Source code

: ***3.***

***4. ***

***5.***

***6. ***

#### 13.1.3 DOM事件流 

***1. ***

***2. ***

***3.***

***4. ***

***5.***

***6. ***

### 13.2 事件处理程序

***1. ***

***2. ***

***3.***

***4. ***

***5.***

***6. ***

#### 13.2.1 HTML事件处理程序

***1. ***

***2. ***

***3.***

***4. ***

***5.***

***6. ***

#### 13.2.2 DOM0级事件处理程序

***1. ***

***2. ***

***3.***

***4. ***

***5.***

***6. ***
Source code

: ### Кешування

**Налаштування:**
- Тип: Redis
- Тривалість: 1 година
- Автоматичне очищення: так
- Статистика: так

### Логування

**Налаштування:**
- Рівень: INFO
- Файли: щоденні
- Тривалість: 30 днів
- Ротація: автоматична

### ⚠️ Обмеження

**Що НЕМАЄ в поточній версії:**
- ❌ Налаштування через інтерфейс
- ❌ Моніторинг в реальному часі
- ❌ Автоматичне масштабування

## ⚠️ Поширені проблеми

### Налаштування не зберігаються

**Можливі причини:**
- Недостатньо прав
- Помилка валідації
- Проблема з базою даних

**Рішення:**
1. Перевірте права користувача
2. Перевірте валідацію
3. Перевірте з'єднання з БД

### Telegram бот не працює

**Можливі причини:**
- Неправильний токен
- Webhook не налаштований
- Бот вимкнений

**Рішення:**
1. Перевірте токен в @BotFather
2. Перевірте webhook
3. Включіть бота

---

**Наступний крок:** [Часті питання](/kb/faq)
● ● ● ● ●
— What you have to do —
Rewrite every line of the records above as a JSON list of strings, one string per line, and leave out the blank lines.

— Your response —
[
  "Source code",
  ": ***3.***",
  "***4. ***",
  "***5.***",
  "***6. ***",
  "#### 13.1.3 DOM事件流 ",
  "***1. ***",
  "***2. ***",
  "***3.***",
  "***4. ***",
  "***5.***",
  "***6. ***",
  "### 13.2 事件处理程序",
  "***1. ***",
  "***2. ***",
  "***3.***",
  "***4. ***",
  "***5.***",
  "***6. ***",
  "#### 13.2.1 HTML事件处理程序",
  "***1. ***",
  "***2. ***",
  "***3.***",
  "***4. ***",
  "***5.***",
  "***6. ***",
  "#### 13.2.2 DOM0级事件处理程序",
  "***1. ***",
  "***2. ***",
  "***3.***",
  "***4. ***",
  "***5.***",
  "***6. ***",
  "Source code",
  ": ### Кешування",
  "**Налаштування:**",
  "- Тип: Redis",
  "- Тривалість: 1 година",
  "- Автоматичне очищення: так",
  "- Статистика: так",
  "### Логування",
  "**Налаштування:**",
  "- Рівень: INFO",
  "- Файли: щоденні",
  "- Тривалість: 30 днів",
  "- Ротація: автоматична",
  "### ⚠️ Обмеження",
  "**Що НЕМАЄ в поточній версії:**",
  "- ❌ Налаштування через інтерфейс",
  "- ❌ Моніторинг в реальному часі",
  "- ❌ Автоматичне масштабування",
  "## ⚠️ Поширені проблеми",
  "### Налаштування не зберігаються",
  "**Можливі причини:**",
  "- Недостатньо прав",
  "- Помилка валідації",
  "- Проблема з базою даних",
  "**Рішення:**",
  "1. Перевірте права користувача",
  "2. Перевірте валідацію",
  "3. Перевірте з'єднання з БД",
  "### Telegram бот не працює",
  "**Можливі причини:**",
  "- Неправильний токен",
  "- Webhook не налаштований",
  "- Бот вимкнений",
  "**Рішення:**",
  "1. Перевірте токен в @BotFather",
  "2. Перевірте webhook",
  "3. Включіть бота",
  "---",
  "**Наступний крок:** [Часті питання](/kb/faq)"
]